На самом деле получилось все неплохо. Эта история с ее лжебеременностью все расставила по местам. У Алены раскрылись глаза — пора беззаботного студенчества прошла, начиналась взрослая жизнь, в которой, как она поняла, у каждого из них была своя дорога. Она не могла обвинять его — он не лгал ей, не давал пустых обещаний, был деликатен и старался не причинить лишней боли. Но был тверд — она сразу поняла, что ей не на что надеяться. Единственное, что утешало — отсутствие другой женщины в качестве причины расставания. Это давало надежду на то, что он вернется к ней, наладив свою жизнь и свой бизнес. Но очень скоро она поняла, что этого никогда не случится по той простой причине, что он не любил ее. А для нее этот человек стал смыслом жизни…
Жена была дома — готовила ужин. Обычно это делала приходящая домработница, но Ира отпускала ее, когда хотела приготовить для мужа что-то вкусненькое, не дежурное. Вот и сейчас на кухне стоял необычный аромат — явно что-то из «сифуд», который она обожала. Ире повезло — пробки отняли немного времени, и она успела заехать в супермаркет, захватить все, что было нужно и приехать домой достаточно быстро для того, чтобы еще и приготовить горячее.
— Угадай, что я купила? — весело сказала она, подходя для поцелуя. — Мои любимые осьминоги, будут готовы через десять минут. Мой руки!
На столе уже стояла тарелка с салатом из свежих летних овощей, сыр, оливки, ветчина, крохотные пирожные с вишенкой на взбитых сливках — предстоял ужин при свечах, которые они так любили. Павел понял, что надо сделать все, чтобы жена ничего не почувствовала, иначе вечер, к которому она так тщательно готовилась, будет испорчен. Он чмокнул ее в губы и прошел в спальню — переодеваться. От нее пахнуло свежестью и знакомым ароматом тончайших духов — и ему захотелось сразу в спальню, без ужинов и свечей.

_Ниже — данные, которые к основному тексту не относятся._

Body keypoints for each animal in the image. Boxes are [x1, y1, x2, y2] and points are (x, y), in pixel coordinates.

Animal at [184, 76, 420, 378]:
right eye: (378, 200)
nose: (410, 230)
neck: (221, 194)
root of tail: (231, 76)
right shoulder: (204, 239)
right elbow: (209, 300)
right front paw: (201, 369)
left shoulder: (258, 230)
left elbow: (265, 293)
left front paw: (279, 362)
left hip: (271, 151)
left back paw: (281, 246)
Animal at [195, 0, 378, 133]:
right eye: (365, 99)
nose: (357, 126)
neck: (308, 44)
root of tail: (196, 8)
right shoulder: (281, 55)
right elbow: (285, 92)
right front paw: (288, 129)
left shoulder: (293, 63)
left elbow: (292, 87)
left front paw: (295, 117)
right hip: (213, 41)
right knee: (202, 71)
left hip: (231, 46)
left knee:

Господи, какая же у него замечательная жена — и как это кому-то могло прийти в голову, что он способен изменить ей? Да ему никто и никогда не нужен, кроме нее, — ни одна самая распрекрасная супермодель, ни одна самая давняя и самая страстная любовь и любовница — никто, кроме любимой сейчас и на всю жизнь Иришки…

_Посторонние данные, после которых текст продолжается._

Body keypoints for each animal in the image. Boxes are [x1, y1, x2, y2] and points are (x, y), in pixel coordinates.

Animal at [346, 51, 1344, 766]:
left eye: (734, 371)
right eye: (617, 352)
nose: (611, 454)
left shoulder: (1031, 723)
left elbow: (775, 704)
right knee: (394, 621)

— Серега вернулся, — на ходу сказал он, не столько информируя ее, сколько давая самому себе возможность настроиться на обычный лад. — Вроде с контрактами все в порядке.
— Я и не сомневалась. Разве может у моего гениального мужа что-то не получиться? — кокетливо ответила она, расставляя на столе приборы. И поставила в центре бутылку белого французского вина — из тех, что они привезли месяц назад из Парижа, куда ездили на майские праздники. — Угадай, что мы будет отмечать?